While it is good that cat cafés in Singapore offer their cats up for adoption and sterilise the cats that they take in, that doesn’t discount the stress that animals face when surrounded by people coming in and out of the café, especially during peak hours.
Think about that the next time you sit at a cat café to sip on a cup of coffee. You might want to go get a Starbucks instead.
2. Elephant rides
While the Singapore Zoo stopped conducting elephant rides in 2014, many other regions in Asia still allow visitors to feel like they’re on top of the world by riding the world’s largest land animal.
However, elephant trainers often use cruel tactics such as starvation just to gain submission from the elephants.
On average, five elephants die during training for every one that makes it to the tourism industry.

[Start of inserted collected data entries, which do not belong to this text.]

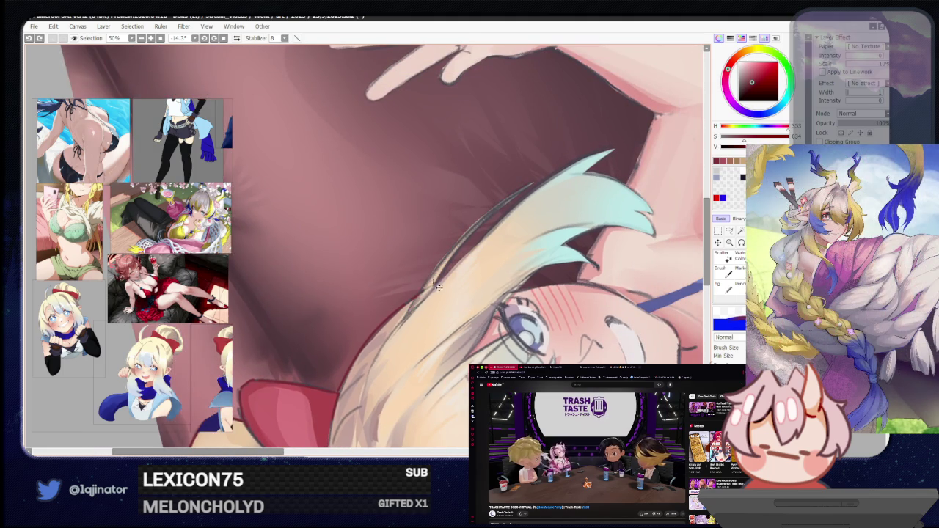
{"action": "mouse_move", "coordinate": [522, 192]}
{"action": "left_mouse_down"}
{"action": "mouse_move", "coordinate": [417, 299]}
{"action": "mouse_move", "coordinate": [509, 195]}
{"action": "left_mouse_up"}
{"action": "key", "text": "ctrl+z"}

These rides and shows are fun additions to our holidays, but rarely do we consider the years of pain the elephants have to go through just for us to enjoy these few minutes.
3. Patin fishing ponds
This takes the cake— or rather, the hook. Foul hooking, that is.
Patin fishing allows visitors to try their luck at catching large fish within a small pond, without a worm on the line.
Because of the size of the hooks, they are usually unable to catch the fish, instead ripping out large chunks of flesh and producing wounds.
If they’re lucky, the fish get put out of their misery by being caught. Otherwise, they do as a famous blue finned fish does and “just keep swimming” as they bleed into the water.
A fun pastime for many, come here to fish if you’d like to discover how many hooks a fish can take before they finally die, or if you’d like to possibly discover a new type of bacteria!
4. Photo taking points
Usually seen at tourist hotspots around the world, many exotic animals that have been captured in order to become props for your holiday photos.
These animals are often sedated in order of them to be safe enough to be handled by humans. In more extreme cases, they are chained to the ground, and left weak and hungry so that they won’t be able to retaliate.
Many stars have also encouraged the act, with Justin Bieber posing with tigers and Rihanna posing with a slow loris.
While some fans wished to be in the animal’s place, they probably do not know that these animals spend their lives cooped in captivity, eventually getting sent to a hunting facility or euthanized.
It’s not just about buying illegal trade anymore, we have stand for the animals that are suffering for our entertainment.